PROBLEM DETAILS => I would like you to restate each record word for word.

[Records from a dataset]
_ _ _ _ _
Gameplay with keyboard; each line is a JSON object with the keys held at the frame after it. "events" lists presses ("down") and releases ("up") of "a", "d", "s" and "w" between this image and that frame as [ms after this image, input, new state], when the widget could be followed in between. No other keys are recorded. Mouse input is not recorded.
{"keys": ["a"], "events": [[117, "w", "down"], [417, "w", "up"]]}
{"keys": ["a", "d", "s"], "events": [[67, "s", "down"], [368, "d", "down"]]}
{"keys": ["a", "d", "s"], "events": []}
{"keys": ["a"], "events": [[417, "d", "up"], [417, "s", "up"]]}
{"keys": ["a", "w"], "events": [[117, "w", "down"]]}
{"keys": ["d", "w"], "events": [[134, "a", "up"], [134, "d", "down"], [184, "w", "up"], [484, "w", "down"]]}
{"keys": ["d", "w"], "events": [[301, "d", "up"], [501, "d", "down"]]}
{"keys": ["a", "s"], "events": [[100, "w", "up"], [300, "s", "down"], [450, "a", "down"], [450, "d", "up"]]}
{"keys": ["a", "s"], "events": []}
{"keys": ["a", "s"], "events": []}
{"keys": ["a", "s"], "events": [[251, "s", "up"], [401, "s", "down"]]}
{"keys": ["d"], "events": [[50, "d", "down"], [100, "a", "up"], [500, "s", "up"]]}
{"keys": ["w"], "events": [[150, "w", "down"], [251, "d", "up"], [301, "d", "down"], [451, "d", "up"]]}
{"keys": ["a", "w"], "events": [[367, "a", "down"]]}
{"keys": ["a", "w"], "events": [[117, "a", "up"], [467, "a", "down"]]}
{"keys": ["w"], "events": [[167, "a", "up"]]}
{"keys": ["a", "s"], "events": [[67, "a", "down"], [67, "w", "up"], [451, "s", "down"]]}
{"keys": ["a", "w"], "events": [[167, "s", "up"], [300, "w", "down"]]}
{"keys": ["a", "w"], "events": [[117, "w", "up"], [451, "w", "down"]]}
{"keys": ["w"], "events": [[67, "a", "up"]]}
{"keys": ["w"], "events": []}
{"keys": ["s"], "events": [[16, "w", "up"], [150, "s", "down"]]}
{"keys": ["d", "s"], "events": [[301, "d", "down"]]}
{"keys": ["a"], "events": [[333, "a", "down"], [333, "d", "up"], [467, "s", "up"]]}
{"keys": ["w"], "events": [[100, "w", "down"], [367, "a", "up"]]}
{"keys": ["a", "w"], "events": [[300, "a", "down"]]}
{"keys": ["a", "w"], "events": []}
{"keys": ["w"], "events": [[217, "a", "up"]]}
_ _ _ _ _
THE COMPLETED TASK =>
Gameplay with keyboard; each line is a JSON object with the keys held at the frame after it. "events" lists presses ("down") and releases ("up") of "a", "d", "s" and "w" between this image and that frame as [ms after this image, input, new state], when the widget could be followed in between. No other keys are recorded. Mouse input is not recorded.
{"keys": ["a"], "events": [[117, "w", "down"], [417, "w", "up"]]}
{"keys": ["a", "d", "s"], "events": [[67, "s", "down"], [368, "d", "down"]]}
{"keys": ["a", "d", "s"], "events": []}
{"keys": ["a"], "events": [[417, "d", "up"], [417, "s", "up"]]}
{"keys": ["a", "w"], "events": [[117, "w", "down"]]}
{"keys": ["d", "w"], "events": [[134, "a", "up"], [134, "d", "down"], [184, "w", "up"], [484, "w", "down"]]}
{"keys": ["d", "w"], "events": [[301, "d", "up"], [501, "d", "down"]]}
{"keys": ["a", "s"], "events": [[100, "w", "up"], [300, "s", "down"], [450, "a", "down"], [450, "d", "up"]]}
{"keys": ["a", "s"], "events": []}
{"keys": ["a", "s"], "events": []}
{"keys": ["a", "s"], "events": [[251, "s", "up"], [401, "s", "down"]]}
{"keys": ["d"], "events": [[50, "d", "down"], [100, "a", "up"], [500, "s", "up"]]}
{"keys": ["w"], "events": [[150, "w", "down"], [251, "d", "up"], [301, "d", "down"], [451, "d", "up"]]}
{"keys": ["a", "w"], "events": [[367, "a", "down"]]}
{"keys": ["a", "w"], "events": [[117, "a", "up"], [467, "a", "down"]]}
{"keys": ["w"], "events": [[167, "a", "up"]]}
{"keys": ["a", "s"], "events": [[67, "a", "down"], [67, "w", "up"], [451, "s", "down"]]}
{"keys": ["a", "w"], "events": [[167, "s", "up"], [300, "w", "down"]]}
{"keys": ["a", "w"], "events": [[117, "w", "up"], [451, "w", "down"]]}
{"keys": ["w"], "events": [[67, "a", "up"]]}
{"keys": ["w"], "events": []}
{"keys": ["s"], "events": [[16, "w", "up"], [150, "s", "down"]]}
{"keys": ["d", "s"], "events": [[301, "d", "down"]]}
{"keys": ["a"], "events": [[333, "a", "down"], [333, "d", "up"], [467, "s", "up"]]}
{"keys": ["w"], "events": [[100, "w", "down"], [367, "a", "up"]]}
{"keys": ["a", "w"], "events": [[300, "a", "down"]]}
{"keys": ["a", "w"], "events": []}
{"keys": ["w"], "events": [[217, "a", "up"]]}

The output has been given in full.